In de natuurfilms van Hugo van Lawick zijn dieren net mensen. De olifanten, tijgers, gnoes en hyena's groeten elkaar, worden verliefd, en rouwen. Voor baron Van Lawick, die zondag in de Tanzaniaanse stad Dar es Salaam op 65-jarige leeftijd overleed aan een longemfyseem, waren de humane trekjes van zijn hoofdrolspelers normaal. 'Als je in de evolutie gelooft, dan komen mensenlijke emoties toch niet nergens vandaan?'
De van oorsprong Nederlandse
fotograaf en cineast Hugo van Lawick (Soerabaja, 1937) maakte veertig films en
zeven boeken. Drie jaar geleden stopte hij met werken - zijn rug kon de zware
filmcamera's niet meer dragen en zijn longen waren beschadigd door stofwolken en
sigaretten.
Camp Ndutu, het tentenkamp in het Tanzaniaanse natuurpark
Serengeti dat dertig jaar zijn thuisbasis was, brak Van Lawick in 1998 af, nadat
hij zijn zwanenzang Serengeti Symphony had afgerond. Deze productie werd
evenals The Leopard Son in de bioscopen uitgebracht, wat voor een natuurfilm
ongebruikelijk is.
Tijdens zijn loopbaan kreeg Van Lawick veel onderscheidingen. Hij won acht Emmy Awards en prins Bernhard benoemde hem tot officier in de Orde van de Gouden Ark, de hoogste onderscheiding voor natuurbeschermers.
In zijn boek Among Predators and Prey vertelt Van Lawick hoe hij in 1959 op 22-jarige leeftijd naar Tanzania reisde om natuurfilms te gaan maken. Hij begon bij het echtpaar Armand en Michaela Denis, dat voor de tv-serie Luipaard op schoot assistentie nodig had. Twee jaar later maakte hij een film over een groep chimpansees, die door primatologe Jane Goodall, later zijn echtgenote, werd bestudeerd. In zijn beste dagen beschikte Van Lawick in zijn tentenkamp over 15 filmmakers en 30 man personeel.
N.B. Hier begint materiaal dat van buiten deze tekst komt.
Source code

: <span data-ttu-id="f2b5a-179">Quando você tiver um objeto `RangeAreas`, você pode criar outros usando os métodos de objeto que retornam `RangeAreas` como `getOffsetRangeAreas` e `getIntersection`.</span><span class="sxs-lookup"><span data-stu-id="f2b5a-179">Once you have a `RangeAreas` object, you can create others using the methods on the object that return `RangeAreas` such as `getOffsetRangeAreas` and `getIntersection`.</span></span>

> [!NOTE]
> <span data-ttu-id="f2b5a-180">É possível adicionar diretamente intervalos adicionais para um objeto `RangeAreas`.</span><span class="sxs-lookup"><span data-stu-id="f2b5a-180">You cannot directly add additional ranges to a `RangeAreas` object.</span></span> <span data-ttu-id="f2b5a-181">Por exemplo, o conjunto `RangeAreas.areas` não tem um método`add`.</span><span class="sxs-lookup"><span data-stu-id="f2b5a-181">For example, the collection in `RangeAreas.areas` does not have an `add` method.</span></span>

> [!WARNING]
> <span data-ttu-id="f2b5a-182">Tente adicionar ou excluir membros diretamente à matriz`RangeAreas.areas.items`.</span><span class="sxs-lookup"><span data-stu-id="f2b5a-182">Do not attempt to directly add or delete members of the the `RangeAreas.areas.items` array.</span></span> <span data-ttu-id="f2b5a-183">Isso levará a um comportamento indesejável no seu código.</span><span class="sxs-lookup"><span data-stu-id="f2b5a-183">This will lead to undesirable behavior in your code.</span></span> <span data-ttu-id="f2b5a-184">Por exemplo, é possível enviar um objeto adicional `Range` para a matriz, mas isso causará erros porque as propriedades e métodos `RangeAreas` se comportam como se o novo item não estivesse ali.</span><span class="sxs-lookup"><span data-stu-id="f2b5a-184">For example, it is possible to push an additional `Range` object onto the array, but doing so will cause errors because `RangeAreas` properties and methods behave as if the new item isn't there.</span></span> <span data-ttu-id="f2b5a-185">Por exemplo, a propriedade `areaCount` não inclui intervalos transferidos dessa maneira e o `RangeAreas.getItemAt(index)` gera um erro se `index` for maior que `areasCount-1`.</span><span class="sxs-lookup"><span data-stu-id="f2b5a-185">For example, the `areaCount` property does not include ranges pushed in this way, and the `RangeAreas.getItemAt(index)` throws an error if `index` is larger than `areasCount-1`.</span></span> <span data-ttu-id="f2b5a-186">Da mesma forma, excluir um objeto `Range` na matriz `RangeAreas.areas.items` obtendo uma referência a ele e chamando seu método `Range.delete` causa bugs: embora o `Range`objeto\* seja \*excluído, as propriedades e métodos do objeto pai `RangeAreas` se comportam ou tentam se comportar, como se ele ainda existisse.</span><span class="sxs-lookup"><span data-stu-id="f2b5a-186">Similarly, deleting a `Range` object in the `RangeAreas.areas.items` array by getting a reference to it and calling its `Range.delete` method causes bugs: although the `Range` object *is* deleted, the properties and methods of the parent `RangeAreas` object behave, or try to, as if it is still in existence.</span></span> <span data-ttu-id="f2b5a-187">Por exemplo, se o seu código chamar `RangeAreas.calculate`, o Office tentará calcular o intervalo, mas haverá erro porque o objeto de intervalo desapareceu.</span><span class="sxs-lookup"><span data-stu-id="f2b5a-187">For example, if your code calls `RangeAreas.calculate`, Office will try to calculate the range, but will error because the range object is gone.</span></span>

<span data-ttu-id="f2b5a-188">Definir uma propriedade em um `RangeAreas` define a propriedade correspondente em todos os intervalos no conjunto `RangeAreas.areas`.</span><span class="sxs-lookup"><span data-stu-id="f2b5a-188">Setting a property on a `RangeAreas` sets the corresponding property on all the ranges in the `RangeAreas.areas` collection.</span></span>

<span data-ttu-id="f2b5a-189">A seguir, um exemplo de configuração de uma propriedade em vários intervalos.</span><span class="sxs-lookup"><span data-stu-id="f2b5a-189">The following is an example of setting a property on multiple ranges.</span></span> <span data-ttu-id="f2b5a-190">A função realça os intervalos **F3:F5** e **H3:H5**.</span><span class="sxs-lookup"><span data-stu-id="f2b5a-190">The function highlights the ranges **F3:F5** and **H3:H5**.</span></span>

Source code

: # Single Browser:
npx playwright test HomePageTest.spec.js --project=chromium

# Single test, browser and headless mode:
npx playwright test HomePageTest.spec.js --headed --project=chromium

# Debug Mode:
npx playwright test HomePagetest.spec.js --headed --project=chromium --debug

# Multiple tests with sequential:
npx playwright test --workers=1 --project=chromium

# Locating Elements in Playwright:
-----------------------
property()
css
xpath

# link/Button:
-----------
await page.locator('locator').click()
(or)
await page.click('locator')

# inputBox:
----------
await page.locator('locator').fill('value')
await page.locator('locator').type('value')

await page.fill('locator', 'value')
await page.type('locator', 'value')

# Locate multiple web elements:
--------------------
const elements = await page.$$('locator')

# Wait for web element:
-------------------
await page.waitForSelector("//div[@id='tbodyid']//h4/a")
Van Lawick was een regisseur die heilig geloofde in spannende verhalen. Hij vond de dramatische ontwikkeling belangrijker dan het verstrekken van informatie. 'Je kiest de dieren die je wilt filmen, de individuen waarvan je denkt dat ze interessant zullen zijn. Dan ga je filmen en moet je maar hopen dat je hoofdrolspeler niet wordt gedood', zei hij in 1999.
De hang naar sentimentele verhalen, vaak met achterblijvende dierenpeuters, leidde ook tot kritiek. Van Lawick maakte van het dierenrijk een wel erg overzichtelijke wereld, vonden criticasters. Vanuit wetenschappelijke hoek werd gemeld dat de 'vermenselijking' van de dieren botste met de feiten. Onzin, vond Van Lawick. 'Van chimpansees weet ik zeker: die voelen verdriet. Ze staan dichter bij ons dan bij de dieren.'
De laatste jaren werd Van Lawick milder van toon. Serengeti Symphony (1998) was geschikt voor alle leeftijden; de wreedheid die het vroegere werk typeerde, had plaatsgemaakt voor lyriek. De klus was geklaard. De man die zijn leven wijdde aan dierenfilms maakte aan de kust van Tanzania alleen nog video-opnamen van zijn kleinkinderen.